Here again we come across this Chang Chung-hsiao. He has a pretty good counter-revolutionary nose and outmatches many in our revolutionary ranks, including a number of Communists, in level of class consciousness and keenness of political sense of smell. Compared with men of the Hu Feng clique, many of our own people are vastly inferior in these respects. We must study and heighten our class vigilance and make our political sense of smell keener. If there is anything positive the Hu Feng clique can offer, it is that through the present soul-stirring struggle we shall raise our own political consciousness and sensitivity much higher, firmly suppress all counter-revolutionaries and greatly strengthen our revolutionary dictatorship; we shall thus carry the revolution through to the end and achieve the objective of building a great socialist country.
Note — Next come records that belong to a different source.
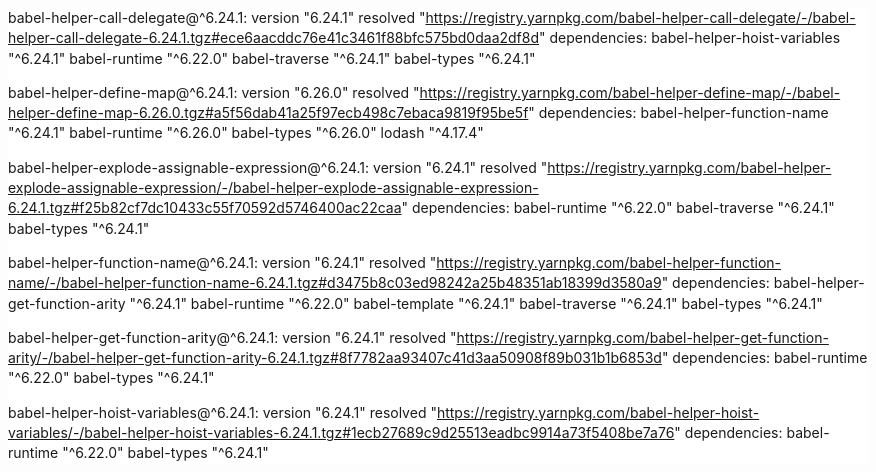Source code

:   babel-helper-call-delegate@^6.24.1:
    version "6.24.1"
    resolved "https://registry.yarnpkg.com/babel-helper-call-delegate/-/babel-helper-call-delegate-6.24.1.tgz#ece6aacddc76e41c3461f88bfc575bd0daa2df8d"
    dependencies:
      babel-helper-hoist-variables "^6.24.1"
      babel-runtime "^6.22.0"
      babel-traverse "^6.24.1"
      babel-types "^6.24.1"
  
  babel-helper-define-map@^6.24.1:
    version "6.26.0"
    resolved "https://registry.yarnpkg.com/babel-helper-define-map/-/babel-helper-define-map-6.26.0.tgz#a5f56dab41a25f97ecb498c7ebaca9819f95be5f"
    dependencies:
      babel-helper-function-name "^6.24.1"
      babel-runtime "^6.26.0"
      babel-types "^6.26.0"
      lodash "^4.17.4"
  
  babel-helper-explode-assignable-expression@^6.24.1:
    version "6.24.1"
    resolved "https://registry.yarnpkg.com/babel-helper-explode-assignable-expression/-/babel-helper-explode-assignable-expression-6.24.1.tgz#f25b82cf7dc10433c55f70592d5746400ac22caa"
    dependencies:
      babel-runtime "^6.22.0"
      babel-traverse "^6.24.1"
      babel-types "^6.24.1"
  
  babel-helper-function-name@^6.24.1:
    version "6.24.1"
    resolved "https://registry.yarnpkg.com/babel-helper-function-name/-/babel-helper-function-name-6.24.1.tgz#d3475b8c03ed98242a25b48351ab18399d3580a9"
    dependencies:
      babel-helper-get-function-arity "^6.24.1"
      babel-runtime "^6.22.0"
      babel-template "^6.24.1"
      babel-traverse "^6.24.1"
      babel-types "^6.24.1"
  
  babel-helper-get-function-arity@^6.24.1:
    version "6.24.1"
    resolved "https://registry.yarnpkg.com/babel-helper-get-function-arity/-/babel-helper-get-function-arity-6.24.1.tgz#8f7782aa93407c41d3aa50908f89b031b1b6853d"
    dependencies:
      babel-runtime "^6.22.0"
      babel-types "^6.24.1"
  
  babel-helper-hoist-variables@^6.24.1:
    version "6.24.1"
    resolved "https://registry.yarnpkg.com/babel-helper-hoist-variables/-/babel-helper-hoist-variables-6.24.1.tgz#1ecb27689c9d25513eadbc9914a73f5408be7a76"
    dependencies:
      babel-runtime "^6.22.0"
      babel-types "^6.24.1"
  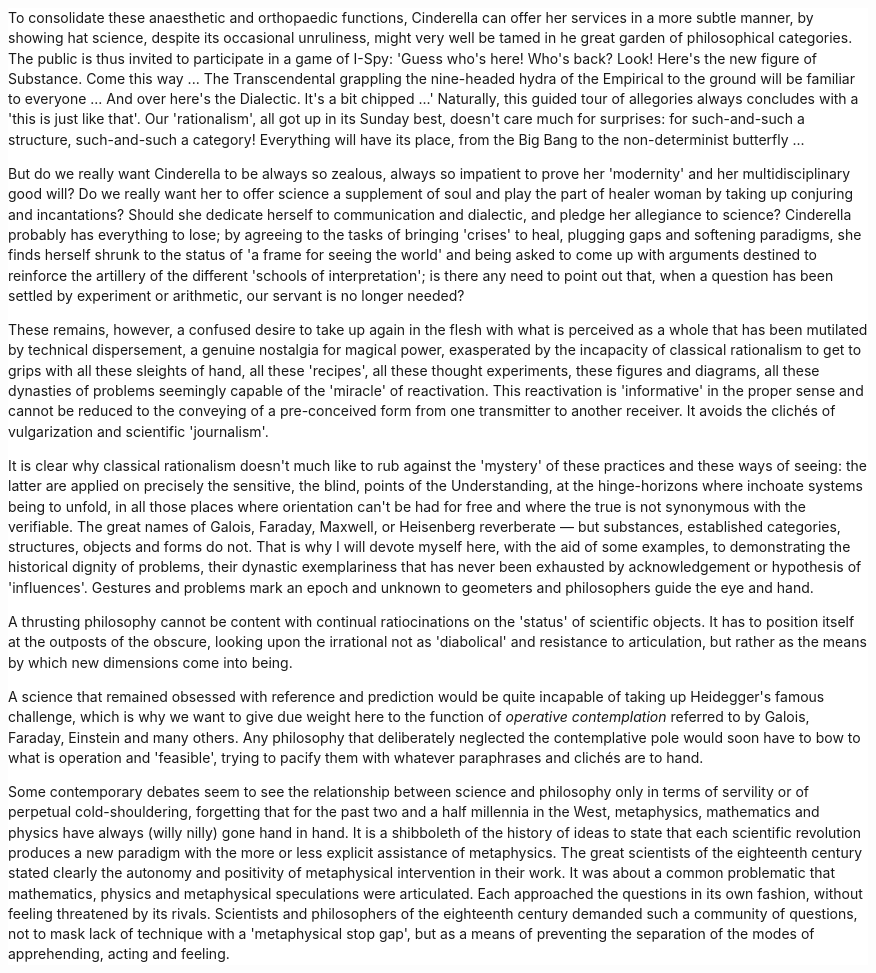 To consolidate these anaesthetic and orthopaedic functions, Cinderella can offer her services in a more subtle manner, by showing hat science, despite its occasional unruliness, might very well be tamed in he great garden of philosophical categories. The public is thus invited to participate in a game of  I-Spy: 'Guess who's here! Who's back? Look! Here's the new figure of Substance. Come this way ... The Transcendental grappling the nine-headed hydra of the Empirical to the ground will be familiar to everyone ... And over here's the Dialectic. It's a bit chipped ...' Naturally, this guided tour of allegories always concludes with a 'this is just like that'. Our 'rationalism', all got up in its Sunday best, doesn't care much for surprises: for such-and-such a structure, such-and-such a category! Everything will have its place, from the Big Bang to the non-determinist butterfly ...

But do we really want Cinderella to be always so zealous, always so impatient to prove her 'modernity' and her multidisciplinary good will? Do we really want her to offer science a supplement of soul and play the part of healer woman by taking up conjuring and incantations? Should she dedicate herself to communication and dialectic, and pledge her allegiance to science? Cinderella probably has everything to lose; by agreeing to the tasks of bringing 'crises' to heal, plugging gaps and softening paradigms, she finds herself shrunk to the status of 'a frame for seeing the world' and being asked to come up with arguments destined to reinforce the artillery of the different 'schools of interpretation'; is there any need to point out that, when a question has been settled by experiment or arithmetic, our servant is no longer needed?

These remains, however, a confused desire to take up again in the flesh with what is perceived as a whole that has been mutilated by technical dispersement, a genuine nostalgia for magical power, exasperated by the incapacity of classical rationalism to get to grips with all these sleights of hand, all these 'recipes', all these thought experiments, these figures and diagrams, all these dynasties of problems seemingly capable of the 'miracle' of reactivation. This reactivation is 'informative' in the proper sense and cannot be reduced to the conveying of a pre-conceived form from one transmitter to another receiver. It avoids the clichés of vulgarization and scientific 'journalism'. 

It is clear why classical rationalism doesn't much like to rub against the 'mystery' of these practices and these ways of seeing: the latter are applied on precisely the sensitive, the blind, points of the Understanding, at the hinge-horizons where inchoate systems being to unfold, in all those places where orientation can't be had for free and where the true is not synonymous with the verifiable. The great names of Galois, Faraday, Maxwell, or Heisenberg reverberate &mdash; but substances, established categories, structures, objects and forms do not. That is why I will devote myself here, with the aid of some examples, to demonstrating the historical dignity of problems, their dynastic exemplariness that has never been exhausted by acknowledgement or hypothesis of 'influences'. Gestures and problems mark an epoch and unknown to geometers and philosophers guide the eye and hand.

A thrusting philosophy cannot be content with continual ratiocinations on the 'status' of scientific objects. It has to position itself at the outposts of the obscure, looking upon the irrational not as 'diabolical' and resistance to articulation, but rather as the means by which new dimensions come into being. 

A science that remained obsessed with reference and prediction would be quite incapable of taking up Heidegger's famous challenge, which is why we want to give due weight here to the function of *operative contemplation* referred to by Galois, Faraday, Einstein and many others. Any philosophy that deliberately neglected the contemplative pole would soon have to bow to what is operation and 'feasible', trying to pacify them with whatever paraphrases and clichés are to hand. 

Some contemporary debates seem to see the relationship between science and philosophy only in terms of servility or of perpetual cold-shouldering, forgetting that for the past two and a half millennia in the West, metaphysics, mathematics and physics have always (willy nilly) gone hand in hand. It is a shibboleth of the history of ideas to state that each scientific revolution produces a new paradigm with the more or less explicit assistance of metaphysics. The great scientists of the eighteenth century stated clearly the autonomy and positivity of metaphysical intervention in their work. It was about a common problematic that mathematics, physics and metaphysical speculations were articulated. Each approached the questions in its own fashion, without feeling threatened by its rivals. Scientists and philosophers of the eighteenth century demanded such a community of questions, not to mask lack of technique with a 'metaphysical stop gap', but as a means of preventing the separation of the modes of apprehending, acting and feeling.
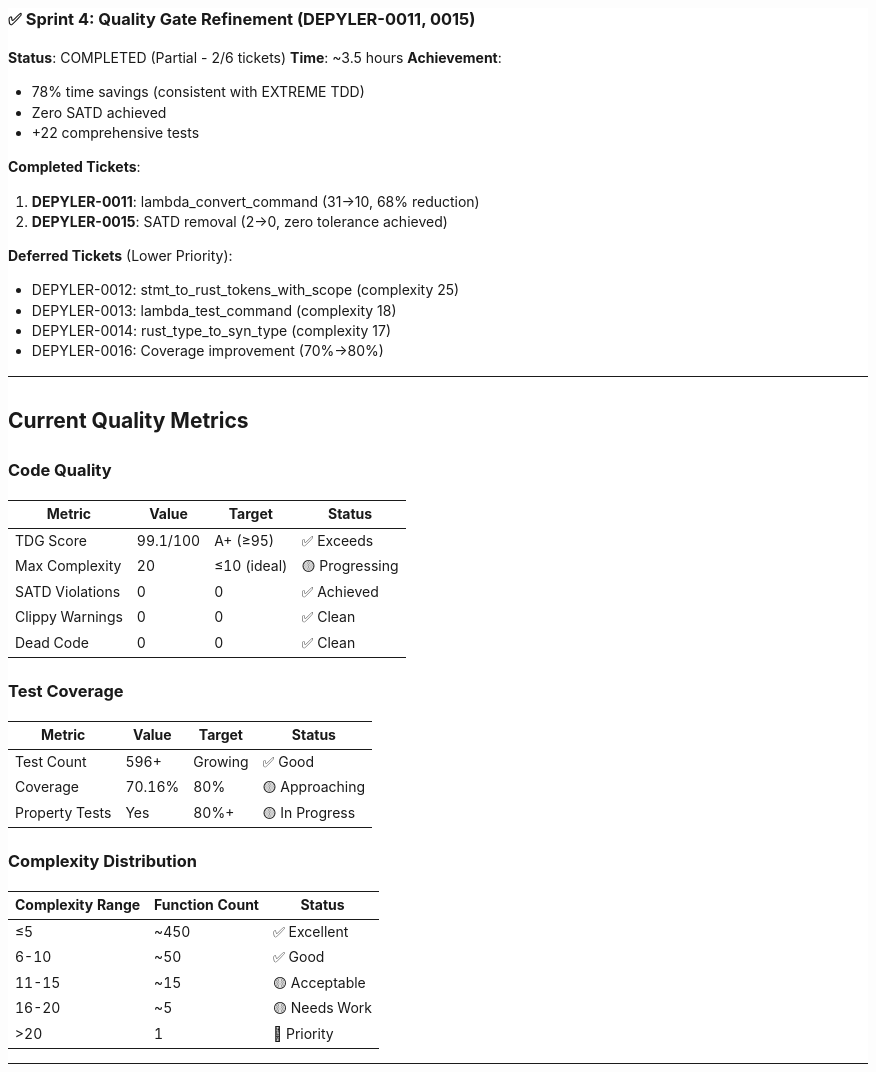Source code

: ### ✅ Sprint 4: Quality Gate Refinement (DEPYLER-0011, 0015)
**Status**: COMPLETED (Partial - 2/6 tickets)
**Time**: ~3.5 hours
**Achievement**:
- 78% time savings (consistent with EXTREME TDD)
- Zero SATD achieved
- +22 comprehensive tests

**Completed Tickets**:
1. **DEPYLER-0011**: lambda_convert_command (31→10, 68% reduction)
2. **DEPYLER-0015**: SATD removal (2→0, zero tolerance achieved)

**Deferred Tickets** (Lower Priority):
- DEPYLER-0012: stmt_to_rust_tokens_with_scope (complexity 25)
- DEPYLER-0013: lambda_test_command (complexity 18)
- DEPYLER-0014: rust_type_to_syn_type (complexity 17)
- DEPYLER-0016: Coverage improvement (70%→80%)

---

## Current Quality Metrics

### Code Quality
| Metric | Value | Target | Status |
|--------|-------|--------|--------|
| TDG Score | 99.1/100 | A+ (≥95) | ✅ Exceeds |
| Max Complexity | 20 | ≤10 (ideal) | 🟡 Progressing |
| SATD Violations | 0 | 0 | ✅ Achieved |
| Clippy Warnings | 0 | 0 | ✅ Clean |
| Dead Code | 0 | 0 | ✅ Clean |

### Test Coverage
| Metric | Value | Target | Status |
|--------|-------|--------|--------|
| Test Count | 596+ | Growing | ✅ Good |
| Coverage | 70.16% | 80% | 🟡 Approaching |
| Property Tests | Yes | 80%+ | 🟡 In Progress |

### Complexity Distribution
| Complexity Range | Function Count | Status |
|-----------------|----------------|--------|
| ≤5 | ~450 | ✅ Excellent |
| 6-10 | ~50 | ✅ Good |
| 11-15 | ~15 | 🟡 Acceptable |
| 16-20 | ~5 | 🟡 Needs Work |
| >20 | 1 | 🔴 Priority |

---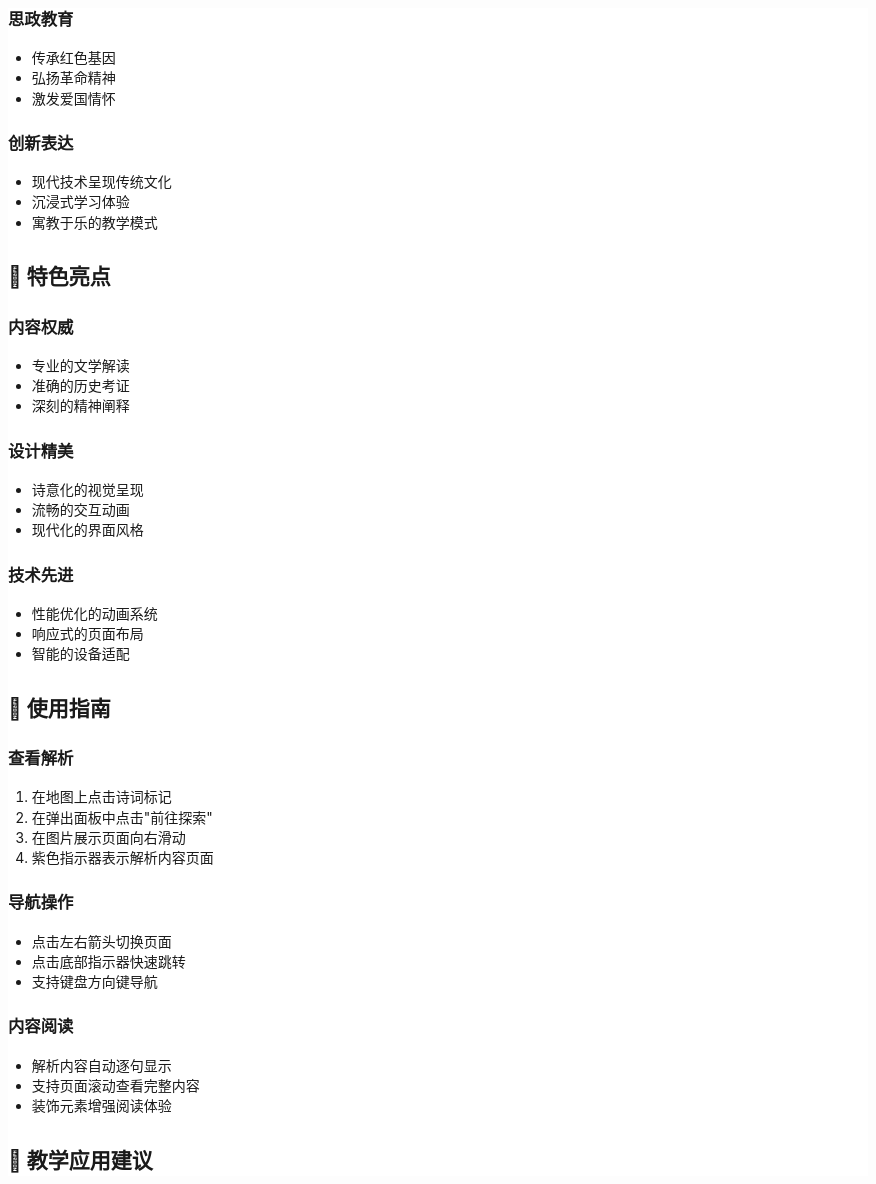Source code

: ### 思政教育
- 传承红色基因
- 弘扬革命精神
- 激发爱国情怀

### 创新表达
- 现代技术呈现传统文化
- 沉浸式学习体验
- 寓教于乐的教学模式

## 🌟 特色亮点

### 内容权威
- 专业的文学解读
- 准确的历史考证
- 深刻的精神阐释

### 设计精美
- 诗意化的视觉呈现
- 流畅的交互动画
- 现代化的界面风格

### 技术先进
- 性能优化的动画系统
- 响应式的页面布局
- 智能的设备适配

## 📖 使用指南

### 查看解析
1. 在地图上点击诗词标记
2. 在弹出面板中点击"前往探索"
3. 在图片展示页面向右滑动
4. 紫色指示器表示解析内容页面

### 导航操作
- 点击左右箭头切换页面
- 点击底部指示器快速跳转
- 支持键盘方向键导航

### 内容阅读
- 解析内容自动逐句显示
- 支持页面滚动查看完整内容
- 装饰元素增强阅读体验

## 🎯 教学应用建议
This refers to "Some Material About the Counter-Revolutionary Hu Feng Clique" submitted by Shu Wu, a member of the clique. It contains excerpts from a number of counter-revolutionary confidential letters Hu Feng wrote to Shu Wu before and after liberation.
From the end of October to the beginning of December 1954, the presidiums of the Federation of Literary and Art Circles of China and of the Union of Chinese Writers held enlarged joint meetings to examine the mistakes of the Literary Gazette in suppressing the criticism by young writers of the bourgeois ideas prevalent in studies of The Dream of the Red Chamber. Hu Feng believed his opportunity had come and began attacking the Communist Party. He said in a confidential letter to one of his followers, "This is merely a breach that has been seized upon, and it is most necessary to extend and generalize the matter."